### ASSIGNMENT
In the data below, swap "München" for "Munich" and rewrite the text with nothing else changed. Omit the pictures.

### RAW DATA

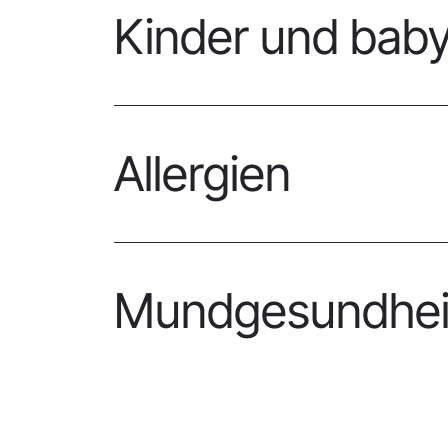
Kinder und bab
Allergien
Mundgesundhei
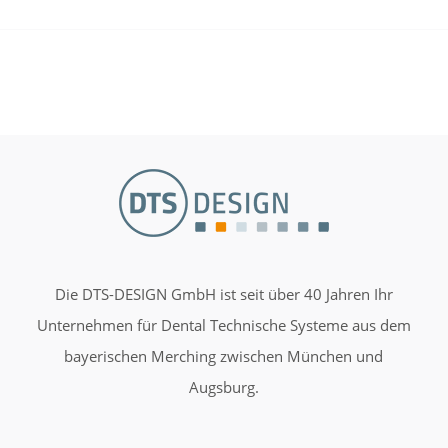
Die DTS-DESIGN GmbH ist seit über 40 Jahren Ihr
Unternehmen für Dental Technische Systeme aus dem
bayerischen Merching zwischen München und
Augsburg.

### OUTPUT
Kinder und bab
Allergien
Mundgesundhei
Die DTS-DESIGN GmbH ist seit über 40 Jahren Ihr
Unternehmen für Dental Technische Systeme aus dem
bayerischen Merching zwischen Munich und
Augsburg.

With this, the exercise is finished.